Between them they prepared us well for a week of luxury on Felicidad, a 38ft Beneteau yacht. “There are plenty of sharks,” said Beret. “But they’re so well fed that they won’t bother you.” Fine. Is that what pork chops tell each other? She was right, though. Tiny jellyfish stung our shoulders as we finned across reefs that swarmed with life, but we escaped with limbs intact.
In late May, the weather was flawless, out among the shimmering islands. The sea breeze that began at 11 each morning made lunch bearable at anchor in yet another deserted bay after mornings of dolphin watching. This was “bareboat” charter at its best. “Barefoot charter,” joked Carole, first mate and navigator, wriggling her bare toes in unaccustomed freedom.
Under engine on a windless morning, we stalked huge manta rays, that basked in the sun, wingtips showing, or leapt somersaulting into the air. Two fin whales as long as the boat passed us purposefully.
“There must be fish in here, just waiting to be caught,” I thought. I tied on a huge feathered lure and streamed the line aft. For ten minutes, the lure bounced and leapt in our wake, mimicking the frenetic schools of small fish.
When the strike came, the screaming of the line as it was stripped from the reel was like an alarm. For half an hour the fish and I duelled. With no protection for the butt of the rod in my groin, my pain was as great as his. Every foot gained disappeared again as he fought for freedom.
Imperceptibly, the battle swung in my favour, and at last I saw my adversary: a handsome sailfish, prized by sportsmen. Then the line went slack as he dashed for the shelter of the boat and, with a flick of his mighty head, threw out the lure and was gone.
Contento. I would not have wanted to kill such a fine animal. I doffed my hat in respect for the fish, and accepted the jibes of my companions.
There are more than thirty major islands in the Sea of Cortez, all wildlife preserves. Isla Carmen, at 17 miles long, is one of the biggest and lies just ten miles off Loreto, once the capital of Baja California South; now a fishermen’s resort. We sailed early in the morning around Carmen’s northern point, overtaken by a far-off procession of sport-fishing boats.

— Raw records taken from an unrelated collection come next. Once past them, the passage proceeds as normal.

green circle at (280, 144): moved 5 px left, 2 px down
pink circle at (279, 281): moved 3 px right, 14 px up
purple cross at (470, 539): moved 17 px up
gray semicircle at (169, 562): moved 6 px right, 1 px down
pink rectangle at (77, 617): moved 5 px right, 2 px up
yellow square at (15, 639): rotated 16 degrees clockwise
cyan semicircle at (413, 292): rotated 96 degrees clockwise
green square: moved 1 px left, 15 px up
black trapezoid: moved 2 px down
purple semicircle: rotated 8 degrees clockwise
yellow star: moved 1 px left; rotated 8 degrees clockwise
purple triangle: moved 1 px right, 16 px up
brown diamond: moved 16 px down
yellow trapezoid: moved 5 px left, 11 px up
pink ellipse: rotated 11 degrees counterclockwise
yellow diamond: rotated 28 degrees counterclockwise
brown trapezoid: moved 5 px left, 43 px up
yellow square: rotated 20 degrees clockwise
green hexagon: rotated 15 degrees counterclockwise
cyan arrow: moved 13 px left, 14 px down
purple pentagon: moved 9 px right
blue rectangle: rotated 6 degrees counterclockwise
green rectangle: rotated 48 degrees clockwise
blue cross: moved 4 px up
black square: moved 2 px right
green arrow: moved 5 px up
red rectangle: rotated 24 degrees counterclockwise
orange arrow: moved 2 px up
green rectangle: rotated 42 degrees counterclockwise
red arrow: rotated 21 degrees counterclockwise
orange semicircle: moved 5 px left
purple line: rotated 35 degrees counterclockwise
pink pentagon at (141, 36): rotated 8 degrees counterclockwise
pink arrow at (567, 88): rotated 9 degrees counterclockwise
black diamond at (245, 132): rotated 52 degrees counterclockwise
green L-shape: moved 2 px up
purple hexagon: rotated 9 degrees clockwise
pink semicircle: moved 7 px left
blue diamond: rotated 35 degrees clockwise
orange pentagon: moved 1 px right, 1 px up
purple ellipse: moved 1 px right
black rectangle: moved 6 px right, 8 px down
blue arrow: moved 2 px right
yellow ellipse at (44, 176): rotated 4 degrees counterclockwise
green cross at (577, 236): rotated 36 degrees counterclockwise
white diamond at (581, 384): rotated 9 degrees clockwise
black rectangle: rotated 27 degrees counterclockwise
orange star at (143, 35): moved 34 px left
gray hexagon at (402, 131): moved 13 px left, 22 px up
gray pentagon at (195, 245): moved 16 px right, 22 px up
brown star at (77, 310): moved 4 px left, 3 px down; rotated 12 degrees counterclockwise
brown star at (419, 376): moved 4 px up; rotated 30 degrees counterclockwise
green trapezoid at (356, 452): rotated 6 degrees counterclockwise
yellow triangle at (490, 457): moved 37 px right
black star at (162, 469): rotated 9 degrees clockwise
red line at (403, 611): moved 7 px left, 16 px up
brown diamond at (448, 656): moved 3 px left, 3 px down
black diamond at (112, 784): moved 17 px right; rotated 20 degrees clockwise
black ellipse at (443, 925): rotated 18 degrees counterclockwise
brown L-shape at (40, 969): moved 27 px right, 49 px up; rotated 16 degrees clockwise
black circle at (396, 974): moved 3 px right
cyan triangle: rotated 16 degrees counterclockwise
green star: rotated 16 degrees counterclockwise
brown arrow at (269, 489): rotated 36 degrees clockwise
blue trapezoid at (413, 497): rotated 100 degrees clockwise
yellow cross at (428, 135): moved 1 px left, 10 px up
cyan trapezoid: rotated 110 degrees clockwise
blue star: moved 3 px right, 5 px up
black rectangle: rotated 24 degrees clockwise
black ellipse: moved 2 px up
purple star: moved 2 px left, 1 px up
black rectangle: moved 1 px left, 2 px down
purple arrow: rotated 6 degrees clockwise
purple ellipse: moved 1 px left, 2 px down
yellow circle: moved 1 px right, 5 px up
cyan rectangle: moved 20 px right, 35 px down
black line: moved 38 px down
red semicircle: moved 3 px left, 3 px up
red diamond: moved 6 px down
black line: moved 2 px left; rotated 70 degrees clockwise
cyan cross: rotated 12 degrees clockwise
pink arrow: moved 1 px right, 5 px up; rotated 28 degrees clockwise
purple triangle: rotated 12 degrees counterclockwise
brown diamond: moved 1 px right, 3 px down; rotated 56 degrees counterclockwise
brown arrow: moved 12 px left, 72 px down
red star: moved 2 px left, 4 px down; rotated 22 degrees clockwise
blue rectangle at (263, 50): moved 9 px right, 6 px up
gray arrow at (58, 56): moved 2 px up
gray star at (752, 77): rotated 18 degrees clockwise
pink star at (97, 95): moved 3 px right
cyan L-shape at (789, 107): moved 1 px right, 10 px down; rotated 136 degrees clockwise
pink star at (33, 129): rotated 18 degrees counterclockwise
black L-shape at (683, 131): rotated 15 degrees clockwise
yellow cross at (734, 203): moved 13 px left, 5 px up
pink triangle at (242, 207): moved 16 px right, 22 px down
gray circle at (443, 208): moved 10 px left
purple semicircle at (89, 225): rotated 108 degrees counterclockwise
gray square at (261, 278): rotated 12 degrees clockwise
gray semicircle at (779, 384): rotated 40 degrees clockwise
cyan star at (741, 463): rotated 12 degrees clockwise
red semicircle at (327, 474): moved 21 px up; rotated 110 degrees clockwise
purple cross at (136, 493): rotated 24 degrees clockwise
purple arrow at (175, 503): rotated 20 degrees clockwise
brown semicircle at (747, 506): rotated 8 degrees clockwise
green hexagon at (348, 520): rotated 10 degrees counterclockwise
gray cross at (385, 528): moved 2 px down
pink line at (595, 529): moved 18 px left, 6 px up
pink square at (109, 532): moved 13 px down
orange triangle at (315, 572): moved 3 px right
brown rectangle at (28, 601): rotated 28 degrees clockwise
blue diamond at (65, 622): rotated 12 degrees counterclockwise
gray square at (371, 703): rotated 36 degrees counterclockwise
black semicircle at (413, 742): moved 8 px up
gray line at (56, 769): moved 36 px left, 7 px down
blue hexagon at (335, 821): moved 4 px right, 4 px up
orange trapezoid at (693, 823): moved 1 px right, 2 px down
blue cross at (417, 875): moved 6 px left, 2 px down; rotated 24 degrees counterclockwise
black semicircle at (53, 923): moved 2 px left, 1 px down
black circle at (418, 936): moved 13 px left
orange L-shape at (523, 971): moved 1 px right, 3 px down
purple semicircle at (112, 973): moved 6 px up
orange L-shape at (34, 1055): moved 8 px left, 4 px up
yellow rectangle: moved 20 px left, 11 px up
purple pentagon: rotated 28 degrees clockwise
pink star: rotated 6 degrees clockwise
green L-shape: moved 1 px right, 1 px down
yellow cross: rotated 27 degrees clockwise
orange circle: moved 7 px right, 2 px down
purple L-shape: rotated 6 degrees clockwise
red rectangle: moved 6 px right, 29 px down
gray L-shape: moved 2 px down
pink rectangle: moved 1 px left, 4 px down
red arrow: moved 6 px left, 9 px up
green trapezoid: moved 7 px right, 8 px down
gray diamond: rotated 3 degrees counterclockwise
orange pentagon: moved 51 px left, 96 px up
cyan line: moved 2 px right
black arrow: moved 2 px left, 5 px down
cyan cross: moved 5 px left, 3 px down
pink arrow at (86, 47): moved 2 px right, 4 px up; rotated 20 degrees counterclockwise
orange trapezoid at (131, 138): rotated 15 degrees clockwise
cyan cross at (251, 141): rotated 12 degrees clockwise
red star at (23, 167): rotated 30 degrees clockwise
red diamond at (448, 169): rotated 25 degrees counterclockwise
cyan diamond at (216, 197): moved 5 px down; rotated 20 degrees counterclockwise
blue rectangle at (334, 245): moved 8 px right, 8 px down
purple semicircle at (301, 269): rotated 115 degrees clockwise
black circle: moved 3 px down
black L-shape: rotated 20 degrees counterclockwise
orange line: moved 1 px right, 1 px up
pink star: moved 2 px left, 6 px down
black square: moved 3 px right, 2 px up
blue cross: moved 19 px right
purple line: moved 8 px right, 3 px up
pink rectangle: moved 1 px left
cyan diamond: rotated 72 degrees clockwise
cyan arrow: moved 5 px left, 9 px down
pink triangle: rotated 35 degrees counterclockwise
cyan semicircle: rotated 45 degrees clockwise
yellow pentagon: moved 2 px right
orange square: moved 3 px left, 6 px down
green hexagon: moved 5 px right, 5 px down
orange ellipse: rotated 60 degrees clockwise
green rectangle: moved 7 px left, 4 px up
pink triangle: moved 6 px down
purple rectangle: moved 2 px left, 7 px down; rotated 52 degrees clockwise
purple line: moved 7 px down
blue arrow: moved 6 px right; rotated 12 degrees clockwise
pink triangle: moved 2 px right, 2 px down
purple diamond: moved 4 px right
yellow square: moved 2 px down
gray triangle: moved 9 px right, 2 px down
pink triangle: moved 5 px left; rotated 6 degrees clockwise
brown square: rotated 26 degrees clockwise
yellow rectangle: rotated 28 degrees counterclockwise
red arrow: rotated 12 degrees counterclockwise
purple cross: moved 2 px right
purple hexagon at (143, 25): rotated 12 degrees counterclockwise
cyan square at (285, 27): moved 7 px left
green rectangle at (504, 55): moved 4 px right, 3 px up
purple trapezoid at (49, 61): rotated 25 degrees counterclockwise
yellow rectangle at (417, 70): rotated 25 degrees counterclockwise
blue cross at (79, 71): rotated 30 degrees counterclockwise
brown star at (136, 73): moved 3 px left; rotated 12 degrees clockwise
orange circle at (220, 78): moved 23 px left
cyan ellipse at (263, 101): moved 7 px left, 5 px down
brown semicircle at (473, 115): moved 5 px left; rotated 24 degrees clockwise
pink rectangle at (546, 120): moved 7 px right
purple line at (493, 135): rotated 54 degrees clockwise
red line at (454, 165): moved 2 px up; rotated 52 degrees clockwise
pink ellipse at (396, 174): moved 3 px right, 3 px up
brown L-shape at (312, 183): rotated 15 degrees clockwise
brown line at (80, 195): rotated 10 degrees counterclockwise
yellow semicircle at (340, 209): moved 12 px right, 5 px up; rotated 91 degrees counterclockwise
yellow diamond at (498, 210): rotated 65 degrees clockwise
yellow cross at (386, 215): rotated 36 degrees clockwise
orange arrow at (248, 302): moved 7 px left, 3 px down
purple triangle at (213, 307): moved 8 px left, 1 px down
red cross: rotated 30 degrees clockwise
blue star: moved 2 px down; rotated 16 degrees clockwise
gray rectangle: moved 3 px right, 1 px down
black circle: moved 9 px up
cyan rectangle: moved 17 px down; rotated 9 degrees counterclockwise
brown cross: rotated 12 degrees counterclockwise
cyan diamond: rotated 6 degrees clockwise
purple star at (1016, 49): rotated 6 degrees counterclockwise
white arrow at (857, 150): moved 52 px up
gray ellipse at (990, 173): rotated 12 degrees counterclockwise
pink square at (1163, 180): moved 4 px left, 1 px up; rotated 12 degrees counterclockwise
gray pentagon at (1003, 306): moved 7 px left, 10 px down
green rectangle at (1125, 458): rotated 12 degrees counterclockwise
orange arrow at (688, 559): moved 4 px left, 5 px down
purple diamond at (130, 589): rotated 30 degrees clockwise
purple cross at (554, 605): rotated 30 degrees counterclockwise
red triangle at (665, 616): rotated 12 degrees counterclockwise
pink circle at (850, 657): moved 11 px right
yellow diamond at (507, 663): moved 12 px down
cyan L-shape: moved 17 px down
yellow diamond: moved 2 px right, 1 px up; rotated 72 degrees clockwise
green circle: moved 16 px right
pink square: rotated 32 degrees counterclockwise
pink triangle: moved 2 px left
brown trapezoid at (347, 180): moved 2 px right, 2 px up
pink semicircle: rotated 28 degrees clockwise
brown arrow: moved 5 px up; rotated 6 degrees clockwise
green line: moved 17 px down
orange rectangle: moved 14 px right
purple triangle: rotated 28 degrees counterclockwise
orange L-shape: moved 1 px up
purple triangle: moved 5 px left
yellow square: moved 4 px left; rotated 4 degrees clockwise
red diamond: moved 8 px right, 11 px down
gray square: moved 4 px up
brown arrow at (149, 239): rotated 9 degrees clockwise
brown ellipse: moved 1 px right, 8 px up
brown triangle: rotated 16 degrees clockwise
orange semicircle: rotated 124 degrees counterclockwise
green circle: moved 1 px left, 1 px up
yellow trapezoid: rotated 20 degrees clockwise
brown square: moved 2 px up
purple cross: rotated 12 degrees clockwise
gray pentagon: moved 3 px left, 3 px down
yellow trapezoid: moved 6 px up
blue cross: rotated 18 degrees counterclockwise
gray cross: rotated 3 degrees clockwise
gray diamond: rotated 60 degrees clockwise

Around noon we anchored in a wide, sandy bay, Bahia Salinas, and stepped ashore in a village that seemed no more delapidated than many we had seen. But the people who once mined salt here went away a decade ago.
In the grandest house, a discarded pair of underpants still lay beside a bed. Among the tattered novels in the living room, we found an exercise book whose owner had been learning English. In the dining room next door a map of London lay on the table, tourist sites ringed. Whoever had dreamed of Madam Tussaud’s and Buckingham Palace had left abruptly. His chair remained where he had pushed it back from the table.
This abandoned town is one of Baja’s more tangible ghosts. Even now I am haunted by the raw, fierce beauty of the desert. It is a catlike landscape, aloof, strong and sharp-clawed. Love it all you will – at best, it will tolerate you.